WASHINGTON DC -- Three years after its launch in 2012, Mayors for the Freedom to Marry today signed onto a friend-of-the-court brief urging the Supreme Court to end marriage discrimination nationwide.
The brief includes 226 individually named mayors as well as 40 cities across the country, from towns as small as Thompson, North Dakota, to the five largest cities in the nation, as well as the U.S. Conference of Mayors, the National League of Cities, and the International Municipal Lawyers Association.
San Diego Mayor Kevin Faulconer was among those who signed the brief.
“We launched Mayors for the Freedom to Marry three years ago because mayors are closest to their constituents and communities and singularly able to make the case that marriage makes for stronger families and a more vibrant economy,” said Marc Solomon, national campaign director of Freedom to Marry.
“We’re very proud of the 700 mayors who have been a part of Mayors for the Freedom to Marry over the three years of this campaign. This brief demonstrates the diversity of leaders across the country who know that America is ready for the freedom to marry and want the Supreme Court to bring our country to national resolution.”
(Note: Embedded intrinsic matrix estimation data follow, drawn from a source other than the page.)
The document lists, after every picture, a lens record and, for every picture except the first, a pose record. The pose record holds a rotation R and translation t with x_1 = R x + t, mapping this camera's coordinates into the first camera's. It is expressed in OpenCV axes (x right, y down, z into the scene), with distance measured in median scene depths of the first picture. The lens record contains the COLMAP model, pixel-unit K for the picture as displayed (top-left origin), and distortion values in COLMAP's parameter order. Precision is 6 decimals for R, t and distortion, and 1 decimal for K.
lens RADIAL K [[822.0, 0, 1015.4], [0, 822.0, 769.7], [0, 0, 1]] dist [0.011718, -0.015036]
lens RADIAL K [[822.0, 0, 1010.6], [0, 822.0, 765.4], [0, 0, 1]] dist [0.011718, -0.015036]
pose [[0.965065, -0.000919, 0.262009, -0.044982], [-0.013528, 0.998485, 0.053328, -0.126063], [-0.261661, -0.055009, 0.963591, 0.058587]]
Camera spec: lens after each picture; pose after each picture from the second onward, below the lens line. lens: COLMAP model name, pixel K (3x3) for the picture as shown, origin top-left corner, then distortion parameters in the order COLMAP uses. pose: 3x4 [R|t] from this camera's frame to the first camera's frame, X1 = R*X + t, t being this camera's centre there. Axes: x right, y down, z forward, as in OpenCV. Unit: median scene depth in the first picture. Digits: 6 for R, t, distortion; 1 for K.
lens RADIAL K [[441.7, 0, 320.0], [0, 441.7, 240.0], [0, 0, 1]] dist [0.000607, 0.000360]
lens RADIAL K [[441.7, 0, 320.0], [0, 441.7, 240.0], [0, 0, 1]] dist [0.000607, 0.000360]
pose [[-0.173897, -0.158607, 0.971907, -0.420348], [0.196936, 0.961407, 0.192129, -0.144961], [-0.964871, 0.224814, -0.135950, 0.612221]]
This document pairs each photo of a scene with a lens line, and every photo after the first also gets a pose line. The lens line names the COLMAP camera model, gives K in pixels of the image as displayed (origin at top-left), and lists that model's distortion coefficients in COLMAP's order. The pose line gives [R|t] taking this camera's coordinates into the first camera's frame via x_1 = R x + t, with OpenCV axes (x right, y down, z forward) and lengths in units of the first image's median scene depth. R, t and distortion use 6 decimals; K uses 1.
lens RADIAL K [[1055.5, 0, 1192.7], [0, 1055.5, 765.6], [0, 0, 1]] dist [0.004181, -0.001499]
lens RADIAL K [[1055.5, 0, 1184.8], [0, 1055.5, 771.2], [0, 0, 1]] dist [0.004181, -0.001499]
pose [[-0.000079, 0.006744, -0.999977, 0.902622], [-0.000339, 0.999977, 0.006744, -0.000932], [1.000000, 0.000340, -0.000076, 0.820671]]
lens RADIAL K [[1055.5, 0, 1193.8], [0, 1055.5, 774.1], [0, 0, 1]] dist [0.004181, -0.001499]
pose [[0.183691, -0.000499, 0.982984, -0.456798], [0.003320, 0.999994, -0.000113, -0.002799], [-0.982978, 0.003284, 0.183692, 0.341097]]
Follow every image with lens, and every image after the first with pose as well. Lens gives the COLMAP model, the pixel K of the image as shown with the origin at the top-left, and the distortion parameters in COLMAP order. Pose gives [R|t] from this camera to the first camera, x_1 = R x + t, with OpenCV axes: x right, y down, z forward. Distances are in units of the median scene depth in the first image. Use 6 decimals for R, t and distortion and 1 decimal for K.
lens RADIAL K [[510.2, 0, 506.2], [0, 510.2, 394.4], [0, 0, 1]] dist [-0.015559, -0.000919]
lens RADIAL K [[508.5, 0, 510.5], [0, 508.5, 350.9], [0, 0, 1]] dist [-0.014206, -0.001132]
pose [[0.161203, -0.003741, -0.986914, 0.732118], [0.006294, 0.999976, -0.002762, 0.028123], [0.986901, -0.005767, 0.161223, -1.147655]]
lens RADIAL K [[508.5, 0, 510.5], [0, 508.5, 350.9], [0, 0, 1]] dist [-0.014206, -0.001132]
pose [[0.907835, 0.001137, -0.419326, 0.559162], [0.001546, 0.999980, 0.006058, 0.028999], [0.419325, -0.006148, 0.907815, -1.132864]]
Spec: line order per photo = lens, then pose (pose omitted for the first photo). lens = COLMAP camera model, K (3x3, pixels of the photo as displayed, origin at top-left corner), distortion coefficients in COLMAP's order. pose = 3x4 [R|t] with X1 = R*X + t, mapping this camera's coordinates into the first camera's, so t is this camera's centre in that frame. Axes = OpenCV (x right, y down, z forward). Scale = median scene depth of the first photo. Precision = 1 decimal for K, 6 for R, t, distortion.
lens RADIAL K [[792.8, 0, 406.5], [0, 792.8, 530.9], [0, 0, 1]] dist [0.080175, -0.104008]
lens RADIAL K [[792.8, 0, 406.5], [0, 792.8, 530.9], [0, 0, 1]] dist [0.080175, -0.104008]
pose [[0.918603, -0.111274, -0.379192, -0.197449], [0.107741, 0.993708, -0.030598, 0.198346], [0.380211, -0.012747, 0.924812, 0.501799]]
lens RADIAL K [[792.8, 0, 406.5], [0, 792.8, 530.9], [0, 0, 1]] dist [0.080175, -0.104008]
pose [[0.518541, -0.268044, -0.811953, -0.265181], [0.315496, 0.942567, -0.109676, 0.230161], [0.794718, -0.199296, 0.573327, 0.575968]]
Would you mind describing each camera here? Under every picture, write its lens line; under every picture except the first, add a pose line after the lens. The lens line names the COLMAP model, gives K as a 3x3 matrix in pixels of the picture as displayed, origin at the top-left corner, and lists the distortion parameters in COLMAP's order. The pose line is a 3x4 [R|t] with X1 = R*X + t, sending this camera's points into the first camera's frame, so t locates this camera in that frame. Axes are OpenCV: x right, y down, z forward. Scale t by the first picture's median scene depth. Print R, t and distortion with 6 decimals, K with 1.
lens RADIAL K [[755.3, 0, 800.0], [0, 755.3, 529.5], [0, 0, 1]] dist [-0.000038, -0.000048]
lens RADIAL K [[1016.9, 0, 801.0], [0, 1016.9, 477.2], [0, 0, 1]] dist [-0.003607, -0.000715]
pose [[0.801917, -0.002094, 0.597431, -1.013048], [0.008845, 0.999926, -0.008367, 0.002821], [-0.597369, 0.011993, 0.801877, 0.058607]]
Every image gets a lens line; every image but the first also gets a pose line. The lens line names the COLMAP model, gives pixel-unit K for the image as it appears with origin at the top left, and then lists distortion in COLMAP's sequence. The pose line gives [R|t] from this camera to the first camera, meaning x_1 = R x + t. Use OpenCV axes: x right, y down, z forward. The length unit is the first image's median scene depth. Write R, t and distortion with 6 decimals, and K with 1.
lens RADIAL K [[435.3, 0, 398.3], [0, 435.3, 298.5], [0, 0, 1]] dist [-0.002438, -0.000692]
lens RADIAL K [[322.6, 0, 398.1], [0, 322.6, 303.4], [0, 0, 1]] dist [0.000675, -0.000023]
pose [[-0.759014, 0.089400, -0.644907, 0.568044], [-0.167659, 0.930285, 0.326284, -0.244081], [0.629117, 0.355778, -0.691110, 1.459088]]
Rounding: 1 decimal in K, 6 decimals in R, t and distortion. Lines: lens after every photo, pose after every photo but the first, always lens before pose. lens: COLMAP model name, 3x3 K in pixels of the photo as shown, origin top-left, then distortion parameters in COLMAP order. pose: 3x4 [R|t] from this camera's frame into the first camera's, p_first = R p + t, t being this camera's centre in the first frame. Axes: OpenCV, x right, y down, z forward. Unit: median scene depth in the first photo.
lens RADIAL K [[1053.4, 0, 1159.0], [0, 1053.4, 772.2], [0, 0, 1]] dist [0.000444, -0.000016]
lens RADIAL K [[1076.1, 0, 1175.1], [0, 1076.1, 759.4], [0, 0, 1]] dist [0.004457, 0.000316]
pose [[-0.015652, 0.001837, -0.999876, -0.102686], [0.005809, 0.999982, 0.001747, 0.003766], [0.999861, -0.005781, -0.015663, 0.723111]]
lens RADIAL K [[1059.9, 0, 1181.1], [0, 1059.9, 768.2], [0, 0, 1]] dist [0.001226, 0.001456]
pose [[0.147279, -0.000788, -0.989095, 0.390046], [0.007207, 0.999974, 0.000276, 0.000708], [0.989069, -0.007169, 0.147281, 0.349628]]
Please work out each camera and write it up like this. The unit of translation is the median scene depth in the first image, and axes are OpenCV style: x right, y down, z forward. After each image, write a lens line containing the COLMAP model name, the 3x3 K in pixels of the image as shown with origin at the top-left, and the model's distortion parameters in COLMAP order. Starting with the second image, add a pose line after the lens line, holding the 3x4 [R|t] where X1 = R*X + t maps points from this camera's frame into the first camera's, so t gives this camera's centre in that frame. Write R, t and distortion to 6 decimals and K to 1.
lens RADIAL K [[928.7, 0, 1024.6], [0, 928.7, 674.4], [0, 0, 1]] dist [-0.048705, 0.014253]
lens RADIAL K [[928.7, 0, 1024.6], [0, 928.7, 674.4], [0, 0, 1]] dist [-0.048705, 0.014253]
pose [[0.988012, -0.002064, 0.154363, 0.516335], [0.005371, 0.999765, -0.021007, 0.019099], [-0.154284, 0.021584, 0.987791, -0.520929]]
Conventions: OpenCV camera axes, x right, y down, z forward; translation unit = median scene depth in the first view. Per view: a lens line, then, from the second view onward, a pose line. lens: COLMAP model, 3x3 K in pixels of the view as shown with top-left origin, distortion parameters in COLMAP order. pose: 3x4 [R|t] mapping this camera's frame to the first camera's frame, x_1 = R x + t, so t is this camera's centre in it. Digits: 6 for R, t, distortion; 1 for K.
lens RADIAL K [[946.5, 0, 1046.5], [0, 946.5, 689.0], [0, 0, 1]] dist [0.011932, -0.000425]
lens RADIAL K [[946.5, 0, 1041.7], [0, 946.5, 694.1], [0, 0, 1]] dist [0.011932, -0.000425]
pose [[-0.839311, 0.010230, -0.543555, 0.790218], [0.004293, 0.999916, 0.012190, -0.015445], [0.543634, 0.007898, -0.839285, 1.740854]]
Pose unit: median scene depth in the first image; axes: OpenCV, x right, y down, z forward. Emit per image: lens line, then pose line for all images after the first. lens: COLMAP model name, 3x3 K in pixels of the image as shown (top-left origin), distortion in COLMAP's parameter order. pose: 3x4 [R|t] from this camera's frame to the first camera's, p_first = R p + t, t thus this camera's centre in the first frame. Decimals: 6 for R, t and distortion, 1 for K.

Since its launch, Mayors for the Freedom to Marry has partnered with the United States Conference of Mayors to build and grow support.
“It is time for marriage equality to be the law of the land,” said Tom Cochran, U.S. Conference of Mayors CEO and executive director. “It’s the right thing to do and that’s why the U.S. Conference of Mayors has joined this brief. Our organization adopted policy opposing discrimination on the basis of sexual orientation in 1984. In 2009 we adopted policy in support of the freedom to marry, and last June reaffirmed that policy and urged the U.S. Supreme Court to rule that the freedom to marry is the right of all Americans.”
The brief was authored by the City Attorney’s Office of Los Angeles and will be filed at the Supreme Court today.
It states: “Municipalities, as the level of government most closely connected to the community they serve, bear a great burden when a target sector of their populace is denied the right to marry. … When the freedom to marry is denied, municipalities are the first level of government to suffer the impact.”